I define a MyStruct type with ThisDate and ThatDate fields of type *MyTime:

type MyStruct struct {
    ThisDate *MyTime `json:"thisdate,omitempty"`
    ThatDate *MyTime `json:"thatdate,omitempty"`
}

As far as I understand, I need to use *MyTime and not MyTime so the omitempty tag will have an effect when I'll MarshalJSON a variable of this type, following this answer's suggestion.

I use a library that has a function that returns me a struct with some fields of type *time.Time:

someVar := Lib.GetVar()

I tried to define a variable of type MyStruct like this:

myVar := &MyStruct{
    ThisDate: someVar.ThisDate
    ThatDate: someVar.ThatDate
}

Naturally, it gives me a compilation error:

cannot use someVar.ThisDate (variable of type *time.Time) as *MyTime value in struct literal ...

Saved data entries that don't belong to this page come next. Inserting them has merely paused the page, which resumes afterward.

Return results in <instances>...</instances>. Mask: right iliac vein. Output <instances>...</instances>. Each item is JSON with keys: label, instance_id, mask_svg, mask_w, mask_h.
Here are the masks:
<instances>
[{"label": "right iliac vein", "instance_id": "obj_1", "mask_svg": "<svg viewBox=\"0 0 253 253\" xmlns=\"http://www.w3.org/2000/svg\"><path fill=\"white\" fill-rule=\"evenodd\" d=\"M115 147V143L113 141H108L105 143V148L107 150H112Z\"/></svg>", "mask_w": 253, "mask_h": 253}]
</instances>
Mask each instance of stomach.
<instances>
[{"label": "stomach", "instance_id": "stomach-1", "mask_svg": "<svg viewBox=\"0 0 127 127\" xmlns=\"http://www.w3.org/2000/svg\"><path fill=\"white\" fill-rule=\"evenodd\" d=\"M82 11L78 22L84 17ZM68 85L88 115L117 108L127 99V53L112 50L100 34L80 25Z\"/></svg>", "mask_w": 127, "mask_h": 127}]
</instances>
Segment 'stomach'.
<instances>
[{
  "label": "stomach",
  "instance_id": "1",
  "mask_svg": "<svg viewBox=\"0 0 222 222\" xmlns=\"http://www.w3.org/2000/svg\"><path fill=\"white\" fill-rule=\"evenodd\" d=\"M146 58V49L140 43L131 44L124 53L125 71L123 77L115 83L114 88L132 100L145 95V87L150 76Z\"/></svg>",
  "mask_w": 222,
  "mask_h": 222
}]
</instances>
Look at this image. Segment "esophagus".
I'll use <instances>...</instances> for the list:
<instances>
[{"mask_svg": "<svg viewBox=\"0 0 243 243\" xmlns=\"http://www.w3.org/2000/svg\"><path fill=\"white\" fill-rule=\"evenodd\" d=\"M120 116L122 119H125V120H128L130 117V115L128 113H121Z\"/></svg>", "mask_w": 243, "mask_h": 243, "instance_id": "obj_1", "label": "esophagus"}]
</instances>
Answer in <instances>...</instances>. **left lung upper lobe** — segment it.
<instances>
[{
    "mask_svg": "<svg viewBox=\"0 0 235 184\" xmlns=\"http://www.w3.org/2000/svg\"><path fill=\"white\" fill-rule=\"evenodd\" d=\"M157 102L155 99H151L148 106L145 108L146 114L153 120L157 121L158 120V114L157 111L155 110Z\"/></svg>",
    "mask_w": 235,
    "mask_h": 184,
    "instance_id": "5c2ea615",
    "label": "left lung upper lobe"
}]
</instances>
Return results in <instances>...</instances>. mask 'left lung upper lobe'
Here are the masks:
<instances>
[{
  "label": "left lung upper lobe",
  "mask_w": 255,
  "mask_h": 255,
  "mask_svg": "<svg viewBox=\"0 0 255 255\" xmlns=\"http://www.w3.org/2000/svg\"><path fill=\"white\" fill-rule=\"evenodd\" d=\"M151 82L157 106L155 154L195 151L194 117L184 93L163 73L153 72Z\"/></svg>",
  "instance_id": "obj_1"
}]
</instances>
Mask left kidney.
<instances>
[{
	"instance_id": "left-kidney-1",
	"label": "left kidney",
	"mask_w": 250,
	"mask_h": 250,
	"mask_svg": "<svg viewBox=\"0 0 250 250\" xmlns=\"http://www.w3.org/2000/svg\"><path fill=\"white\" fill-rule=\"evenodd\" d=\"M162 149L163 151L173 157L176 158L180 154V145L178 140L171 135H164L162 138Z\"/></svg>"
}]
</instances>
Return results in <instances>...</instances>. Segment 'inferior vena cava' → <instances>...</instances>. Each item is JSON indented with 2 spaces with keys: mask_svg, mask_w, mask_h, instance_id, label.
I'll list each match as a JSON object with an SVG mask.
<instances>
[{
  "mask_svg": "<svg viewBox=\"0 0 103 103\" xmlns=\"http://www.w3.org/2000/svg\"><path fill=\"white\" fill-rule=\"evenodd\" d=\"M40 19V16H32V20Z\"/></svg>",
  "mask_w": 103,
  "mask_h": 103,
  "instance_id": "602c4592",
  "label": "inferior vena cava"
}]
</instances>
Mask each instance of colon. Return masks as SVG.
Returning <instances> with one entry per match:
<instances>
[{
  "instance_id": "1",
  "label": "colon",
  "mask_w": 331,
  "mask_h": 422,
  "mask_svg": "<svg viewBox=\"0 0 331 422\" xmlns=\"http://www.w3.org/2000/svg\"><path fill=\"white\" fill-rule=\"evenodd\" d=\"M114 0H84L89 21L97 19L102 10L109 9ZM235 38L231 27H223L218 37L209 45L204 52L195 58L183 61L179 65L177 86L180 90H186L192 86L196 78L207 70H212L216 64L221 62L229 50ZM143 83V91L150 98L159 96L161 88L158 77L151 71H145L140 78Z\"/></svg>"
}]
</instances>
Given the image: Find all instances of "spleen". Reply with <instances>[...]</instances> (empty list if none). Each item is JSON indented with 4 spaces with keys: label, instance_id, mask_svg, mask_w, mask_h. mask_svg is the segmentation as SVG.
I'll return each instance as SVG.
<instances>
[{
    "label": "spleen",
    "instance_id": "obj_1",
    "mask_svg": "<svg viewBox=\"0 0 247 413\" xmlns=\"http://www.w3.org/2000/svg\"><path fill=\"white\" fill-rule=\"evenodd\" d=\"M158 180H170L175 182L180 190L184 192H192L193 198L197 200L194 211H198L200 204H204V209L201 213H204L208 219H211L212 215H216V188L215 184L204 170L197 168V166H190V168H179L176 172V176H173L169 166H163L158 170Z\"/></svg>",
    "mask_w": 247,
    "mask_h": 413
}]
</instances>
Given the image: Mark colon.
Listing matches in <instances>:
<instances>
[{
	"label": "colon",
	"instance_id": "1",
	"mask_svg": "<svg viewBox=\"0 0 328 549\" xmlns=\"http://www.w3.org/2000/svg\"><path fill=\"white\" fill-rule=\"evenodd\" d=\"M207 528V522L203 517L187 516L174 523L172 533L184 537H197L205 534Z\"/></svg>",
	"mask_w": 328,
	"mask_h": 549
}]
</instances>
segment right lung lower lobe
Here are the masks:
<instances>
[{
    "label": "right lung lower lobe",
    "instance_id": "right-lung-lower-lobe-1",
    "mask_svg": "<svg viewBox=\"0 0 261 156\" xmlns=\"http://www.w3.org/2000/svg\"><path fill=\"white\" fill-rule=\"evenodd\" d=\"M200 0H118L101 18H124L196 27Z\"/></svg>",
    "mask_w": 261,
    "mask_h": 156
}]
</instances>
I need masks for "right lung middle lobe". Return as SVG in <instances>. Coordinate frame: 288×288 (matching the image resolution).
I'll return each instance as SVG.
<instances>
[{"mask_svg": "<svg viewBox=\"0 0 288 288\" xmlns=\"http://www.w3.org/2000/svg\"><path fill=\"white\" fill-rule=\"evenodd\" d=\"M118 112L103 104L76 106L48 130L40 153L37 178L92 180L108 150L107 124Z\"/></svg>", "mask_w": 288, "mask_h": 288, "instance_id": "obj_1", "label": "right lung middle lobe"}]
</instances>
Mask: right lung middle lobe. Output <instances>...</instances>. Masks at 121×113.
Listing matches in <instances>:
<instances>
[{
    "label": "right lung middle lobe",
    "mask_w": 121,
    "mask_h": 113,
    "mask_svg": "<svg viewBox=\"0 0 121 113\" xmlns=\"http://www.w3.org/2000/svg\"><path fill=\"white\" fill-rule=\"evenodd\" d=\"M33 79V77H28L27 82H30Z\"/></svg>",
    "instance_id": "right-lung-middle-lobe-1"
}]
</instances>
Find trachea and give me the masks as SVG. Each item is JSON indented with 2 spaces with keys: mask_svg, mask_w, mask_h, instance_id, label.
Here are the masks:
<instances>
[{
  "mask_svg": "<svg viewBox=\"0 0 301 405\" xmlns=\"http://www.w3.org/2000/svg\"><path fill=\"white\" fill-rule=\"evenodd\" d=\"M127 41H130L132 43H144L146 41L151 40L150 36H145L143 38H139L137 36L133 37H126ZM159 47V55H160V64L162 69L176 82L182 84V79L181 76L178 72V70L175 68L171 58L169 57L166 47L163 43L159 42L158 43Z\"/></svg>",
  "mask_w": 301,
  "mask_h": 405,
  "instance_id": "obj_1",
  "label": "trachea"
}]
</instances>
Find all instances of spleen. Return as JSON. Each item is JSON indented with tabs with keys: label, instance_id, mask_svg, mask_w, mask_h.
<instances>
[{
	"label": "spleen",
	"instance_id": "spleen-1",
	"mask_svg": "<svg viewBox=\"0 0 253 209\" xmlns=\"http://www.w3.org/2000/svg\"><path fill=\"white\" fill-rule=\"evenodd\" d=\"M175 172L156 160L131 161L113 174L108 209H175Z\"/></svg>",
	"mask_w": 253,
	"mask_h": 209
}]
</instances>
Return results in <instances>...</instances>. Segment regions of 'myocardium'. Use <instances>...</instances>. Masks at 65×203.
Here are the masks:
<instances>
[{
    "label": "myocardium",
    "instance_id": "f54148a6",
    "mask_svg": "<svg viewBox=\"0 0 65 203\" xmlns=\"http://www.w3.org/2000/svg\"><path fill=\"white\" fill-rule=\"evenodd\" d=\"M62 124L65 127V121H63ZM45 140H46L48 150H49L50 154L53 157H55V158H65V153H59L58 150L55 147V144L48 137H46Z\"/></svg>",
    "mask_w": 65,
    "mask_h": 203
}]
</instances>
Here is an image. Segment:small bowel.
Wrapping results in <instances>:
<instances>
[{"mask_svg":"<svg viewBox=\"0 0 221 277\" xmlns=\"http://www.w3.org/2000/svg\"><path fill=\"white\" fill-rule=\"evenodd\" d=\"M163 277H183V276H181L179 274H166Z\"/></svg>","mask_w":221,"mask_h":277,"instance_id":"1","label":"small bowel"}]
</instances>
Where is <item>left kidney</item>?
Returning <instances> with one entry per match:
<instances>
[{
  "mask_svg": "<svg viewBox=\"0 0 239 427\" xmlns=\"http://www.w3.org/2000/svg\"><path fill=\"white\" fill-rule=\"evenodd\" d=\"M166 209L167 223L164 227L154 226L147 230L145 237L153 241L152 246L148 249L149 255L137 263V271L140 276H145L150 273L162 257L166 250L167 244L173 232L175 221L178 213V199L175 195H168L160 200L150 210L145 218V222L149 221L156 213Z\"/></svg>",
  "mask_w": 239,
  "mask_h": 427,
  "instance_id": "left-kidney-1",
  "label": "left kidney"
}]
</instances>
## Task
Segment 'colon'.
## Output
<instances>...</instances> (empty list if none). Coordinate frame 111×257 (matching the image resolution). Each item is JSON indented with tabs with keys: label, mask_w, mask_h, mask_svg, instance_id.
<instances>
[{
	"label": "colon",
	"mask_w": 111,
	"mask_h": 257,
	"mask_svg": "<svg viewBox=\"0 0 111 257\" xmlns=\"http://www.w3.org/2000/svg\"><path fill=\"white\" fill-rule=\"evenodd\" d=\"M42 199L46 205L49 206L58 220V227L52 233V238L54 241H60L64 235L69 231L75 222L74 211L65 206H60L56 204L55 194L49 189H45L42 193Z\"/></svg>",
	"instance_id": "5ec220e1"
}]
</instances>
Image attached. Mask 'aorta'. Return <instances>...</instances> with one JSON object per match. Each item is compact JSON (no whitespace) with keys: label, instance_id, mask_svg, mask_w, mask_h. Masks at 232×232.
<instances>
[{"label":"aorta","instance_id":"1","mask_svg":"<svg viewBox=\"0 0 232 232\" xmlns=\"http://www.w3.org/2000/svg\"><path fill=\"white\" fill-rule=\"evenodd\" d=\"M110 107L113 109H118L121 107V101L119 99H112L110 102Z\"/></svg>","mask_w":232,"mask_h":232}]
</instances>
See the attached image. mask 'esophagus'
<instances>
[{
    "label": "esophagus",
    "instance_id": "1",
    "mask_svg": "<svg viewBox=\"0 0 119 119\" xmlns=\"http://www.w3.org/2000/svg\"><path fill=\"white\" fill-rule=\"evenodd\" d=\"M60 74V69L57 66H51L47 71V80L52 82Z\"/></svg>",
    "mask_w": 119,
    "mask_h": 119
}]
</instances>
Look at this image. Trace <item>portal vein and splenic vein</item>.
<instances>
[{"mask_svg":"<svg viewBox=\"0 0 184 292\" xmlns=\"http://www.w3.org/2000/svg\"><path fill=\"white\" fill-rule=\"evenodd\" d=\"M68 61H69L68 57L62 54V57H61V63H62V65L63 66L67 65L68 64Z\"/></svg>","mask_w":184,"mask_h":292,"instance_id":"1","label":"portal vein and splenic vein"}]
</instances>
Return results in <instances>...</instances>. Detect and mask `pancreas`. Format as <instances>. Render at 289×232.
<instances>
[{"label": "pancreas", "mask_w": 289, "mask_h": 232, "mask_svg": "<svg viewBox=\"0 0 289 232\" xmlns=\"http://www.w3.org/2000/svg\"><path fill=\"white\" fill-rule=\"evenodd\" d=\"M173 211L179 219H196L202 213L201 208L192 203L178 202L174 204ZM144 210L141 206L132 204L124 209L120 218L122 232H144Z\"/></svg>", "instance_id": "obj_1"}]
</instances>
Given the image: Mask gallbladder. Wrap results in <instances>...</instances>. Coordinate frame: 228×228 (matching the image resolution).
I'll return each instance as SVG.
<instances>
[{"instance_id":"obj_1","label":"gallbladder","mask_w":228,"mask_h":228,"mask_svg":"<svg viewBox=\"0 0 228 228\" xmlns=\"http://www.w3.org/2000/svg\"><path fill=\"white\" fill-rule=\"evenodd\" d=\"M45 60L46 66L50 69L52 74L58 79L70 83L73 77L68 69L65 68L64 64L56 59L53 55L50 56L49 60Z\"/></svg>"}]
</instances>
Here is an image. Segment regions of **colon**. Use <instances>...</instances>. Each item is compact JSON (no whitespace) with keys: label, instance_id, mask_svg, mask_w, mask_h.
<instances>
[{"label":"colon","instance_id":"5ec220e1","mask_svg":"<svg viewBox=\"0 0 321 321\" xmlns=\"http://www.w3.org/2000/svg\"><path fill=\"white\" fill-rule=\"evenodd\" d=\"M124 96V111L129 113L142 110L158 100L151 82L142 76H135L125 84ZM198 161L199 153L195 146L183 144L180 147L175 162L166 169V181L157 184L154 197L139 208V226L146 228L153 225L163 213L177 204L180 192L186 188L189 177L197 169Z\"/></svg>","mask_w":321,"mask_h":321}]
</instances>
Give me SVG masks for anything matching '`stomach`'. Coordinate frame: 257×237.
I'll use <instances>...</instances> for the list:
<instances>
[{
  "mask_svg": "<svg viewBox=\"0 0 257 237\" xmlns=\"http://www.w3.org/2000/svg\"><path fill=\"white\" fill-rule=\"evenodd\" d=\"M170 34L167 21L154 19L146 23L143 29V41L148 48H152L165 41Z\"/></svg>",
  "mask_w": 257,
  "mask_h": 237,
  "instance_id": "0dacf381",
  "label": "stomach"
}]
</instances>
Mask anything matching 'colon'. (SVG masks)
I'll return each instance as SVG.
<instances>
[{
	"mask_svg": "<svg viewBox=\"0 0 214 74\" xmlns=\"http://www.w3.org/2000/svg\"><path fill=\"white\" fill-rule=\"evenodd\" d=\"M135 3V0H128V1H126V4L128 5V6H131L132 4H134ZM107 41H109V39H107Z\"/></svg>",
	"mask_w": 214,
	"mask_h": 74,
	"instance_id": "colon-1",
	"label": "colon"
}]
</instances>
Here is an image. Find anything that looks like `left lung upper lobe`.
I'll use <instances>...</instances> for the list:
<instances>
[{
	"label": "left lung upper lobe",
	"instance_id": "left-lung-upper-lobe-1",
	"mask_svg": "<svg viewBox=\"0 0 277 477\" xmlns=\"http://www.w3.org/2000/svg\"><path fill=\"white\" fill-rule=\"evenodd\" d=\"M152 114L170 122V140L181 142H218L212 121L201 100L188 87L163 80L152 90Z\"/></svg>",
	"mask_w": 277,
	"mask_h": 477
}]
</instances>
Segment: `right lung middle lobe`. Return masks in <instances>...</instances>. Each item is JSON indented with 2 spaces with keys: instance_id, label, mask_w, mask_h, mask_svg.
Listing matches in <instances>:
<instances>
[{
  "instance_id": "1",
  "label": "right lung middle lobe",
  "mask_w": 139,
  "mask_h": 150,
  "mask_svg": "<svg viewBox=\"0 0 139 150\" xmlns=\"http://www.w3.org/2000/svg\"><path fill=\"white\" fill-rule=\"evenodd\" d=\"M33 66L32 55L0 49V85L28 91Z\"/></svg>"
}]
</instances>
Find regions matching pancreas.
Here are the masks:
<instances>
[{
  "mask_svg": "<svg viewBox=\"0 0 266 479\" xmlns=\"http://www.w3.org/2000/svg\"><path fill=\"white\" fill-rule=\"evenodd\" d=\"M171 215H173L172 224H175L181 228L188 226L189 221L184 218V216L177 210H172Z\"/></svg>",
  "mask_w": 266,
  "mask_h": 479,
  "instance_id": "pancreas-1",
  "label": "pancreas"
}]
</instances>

I tried typecasting someVar.ThisDate with */& and without these without luck. I thought the following would work:

myVar := &MyStruct{
    ThisDate: *MyTime(*someVar.ThisDate)
    ThatDate: *MyTime(*someVar.ThatDate)
}

But it gives me a different compilation error:

invalid operation: cannot indirect MyTime(*someVar.ThisDate) (value of type MyTime) ...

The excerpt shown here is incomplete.